▶ Problem requirements
Down to the final line, return the records unchanged.

[[ Extracted information open ]]

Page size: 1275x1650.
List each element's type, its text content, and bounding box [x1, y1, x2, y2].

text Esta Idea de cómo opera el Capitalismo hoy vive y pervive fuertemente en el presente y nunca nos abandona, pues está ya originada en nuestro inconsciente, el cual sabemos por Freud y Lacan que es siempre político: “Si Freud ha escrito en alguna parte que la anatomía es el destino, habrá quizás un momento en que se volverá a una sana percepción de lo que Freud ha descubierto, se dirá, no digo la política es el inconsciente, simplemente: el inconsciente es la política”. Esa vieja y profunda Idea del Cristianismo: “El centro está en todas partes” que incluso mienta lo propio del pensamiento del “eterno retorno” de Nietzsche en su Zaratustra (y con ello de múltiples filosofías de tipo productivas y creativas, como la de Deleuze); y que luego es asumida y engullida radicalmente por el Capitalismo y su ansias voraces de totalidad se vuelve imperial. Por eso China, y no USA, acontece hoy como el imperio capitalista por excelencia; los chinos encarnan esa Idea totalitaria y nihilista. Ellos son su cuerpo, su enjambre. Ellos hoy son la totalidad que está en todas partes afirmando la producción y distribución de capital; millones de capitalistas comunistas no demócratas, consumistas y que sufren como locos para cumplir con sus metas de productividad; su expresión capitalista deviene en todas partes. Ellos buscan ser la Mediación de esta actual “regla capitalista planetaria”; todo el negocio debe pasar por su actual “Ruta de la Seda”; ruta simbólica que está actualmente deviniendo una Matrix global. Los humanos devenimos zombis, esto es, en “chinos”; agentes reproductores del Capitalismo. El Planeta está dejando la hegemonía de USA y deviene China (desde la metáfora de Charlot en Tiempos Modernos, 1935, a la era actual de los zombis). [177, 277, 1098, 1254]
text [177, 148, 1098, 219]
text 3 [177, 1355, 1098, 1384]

[[ Extracted information closed ]]

▶ Problem solution
Page size: 1275x1650.
List each element's type, its text content, and bounding box [x1, y1, x2, y2].

text Esta Idea de cómo opera el Capitalismo hoy vive y pervive fuertemente en el presente y nunca nos abandona, pues está ya originada en nuestro inconsciente, el cual sabemos por Freud y Lacan que es siempre político: “Si Freud ha escrito en alguna parte que la anatomía es el destino, habrá quizás un momento en que se volverá a una sana percepción de lo que Freud ha descubierto, se dirá, no digo la política es el inconsciente, simplemente: el inconsciente es la política”. Esa vieja y profunda Idea del Cristianismo: “El centro está en todas partes” que incluso mienta lo propio del pensamiento del “eterno retorno” de Nietzsche en su Zaratustra (y con ello de múltiples filosofías de tipo productivas y creativas, como la de Deleuze); y que luego es asumida y engullida radicalmente por el Capitalismo y su ansias voraces de totalidad se vuelve imperial. Por eso China, y no USA, acontece hoy como el imperio capitalista por excelencia; los chinos encarnan esa Idea totalitaria y nihilista. Ellos son su cuerpo, su enjambre. Ellos hoy son la totalidad que está en todas partes afirmando la producción y distribución de capital; millones de capitalistas comunistas no demócratas, consumistas y que sufren como locos para cumplir con sus metas de productividad; su expresión capitalista deviene en todas partes. Ellos buscan ser la Mediación de esta actual “regla capitalista planetaria”; todo el negocio debe pasar por su actual “Ruta de la Seda”; ruta simbólica que está actualmente deviniendo una Matrix global. Los humanos devenimos zombis, esto es, en “chinos”; agentes reproductores del Capitalismo. El Planeta está dejando la hegemonía de USA y deviene China (desde la metáfora de Charlot en Tiempos Modernos, 1935, a la era actual de los zombis). [177, 277, 1098, 1254]
text [177, 148, 1098, 219]
text 3 [177, 1355, 1098, 1384]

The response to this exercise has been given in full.